The elderly were blessed by the music and enjoyed the event, especially at this time when there are limited opportunities for interaction. Many survivors showed up with their medals pinned to the jackets, as the songs always bring with them many cherished memories. Each medal is associated with times and events in their lives that bring on different feelings, sometimes even tears.
One of the survivors of the Holocaust, Rosa Hanin, shared her story: “I was born in Leningrad. When the war started, I was 3. My father was at the front in Leningrad region, defending the city. He was killed in action on April 3, 1942. My younger brother died the same year from starvation. He was only two years old. I was the only one who survived, thanks to my uncle. He worked at a military hospital, and because I was often sick, I was hospitalized there. During one of such hospitalizations, our house was hit directly by a fascist bomb. My mother was sleeping near a wall that, fortunately, was not destroyed, but almost the whole building was, including the staircase. My mother had to be rescued by a crane that took her down from our floor. She was also hospitalized then.
Our building was so damaged that it could not be rebuilt. The municipality turned the area into a playground after the war, and we remained without any shelter. After my mother was discharged from the hospital, we were allocated a room in a shared apartment. There we lived for 900 days utill the siege of Leningrad was lifted.
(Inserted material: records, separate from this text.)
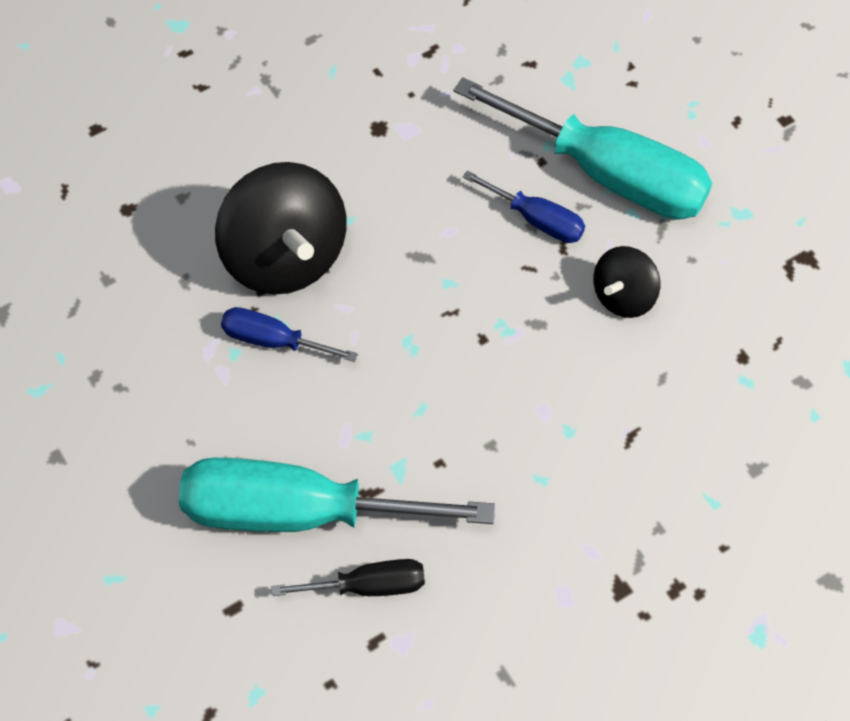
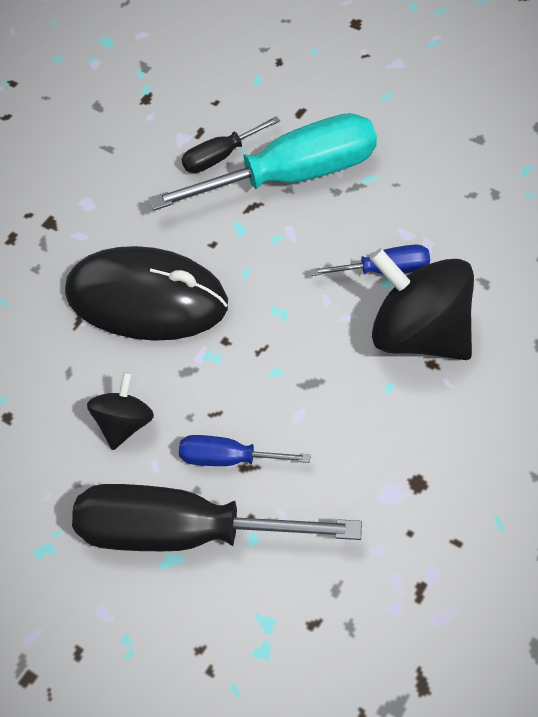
camera: 160 degrees right, 5 degrees down
turquoise screwdriver [454,77,712,220] -> black screwdriver [72,484,362,551]
none -> black mouse [65,246,228,341]

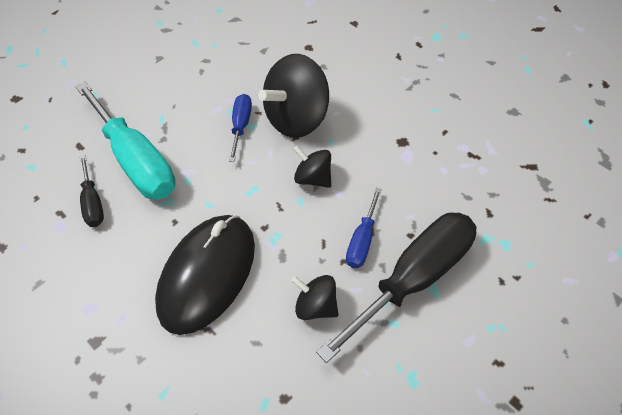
camera: 80 degrees left, 0 degrees up
black screwdriver [72,484,362,551] -> black screwdriver turned 150 degrees counterclockwise [316,213,477,363]
turquoise screwdriver [148,113,377,211] -> turquoise screwdriver turned 150 degrees clockwise [76,82,176,200]
none -> black spinning top [293,145,331,188]

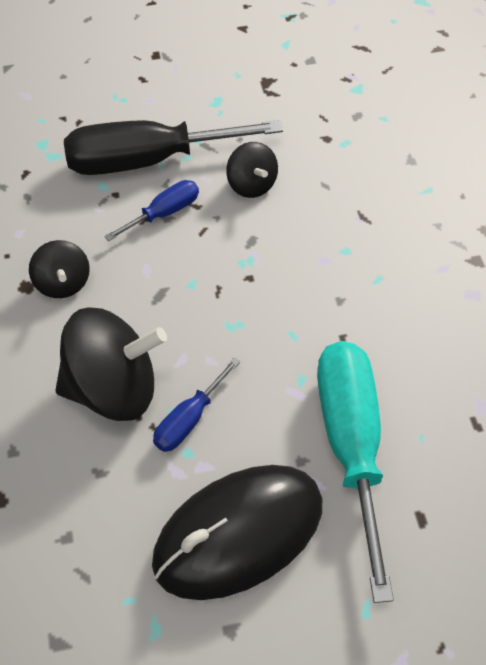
camera: 150 degrees left, 0 degrees up
black screwdriver [80,155,104,227] -> none
black mouse [155,215,255,335] -> black mouse moved to [152,465,322,600]
black spinning top [293,145,331,188] -> black spinning top moved to [29,240,90,298]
After the war we, the children of Leningrad siege, were taken to Yevpatoria to recover. There we saw a completely different life. It was very hard to adjust and to believe that there would not be anymore bombings, cold, starvation and dead bodies around. We looked at our childhood with the eyes of grown up people. Out of our large family only I and my mother survived. My grandparents were murdered by the fascists in Vitebsk.
I lived in Leningrad until 1991, when my whole family (husband and two sons with their families) made Aliyah to Israel.”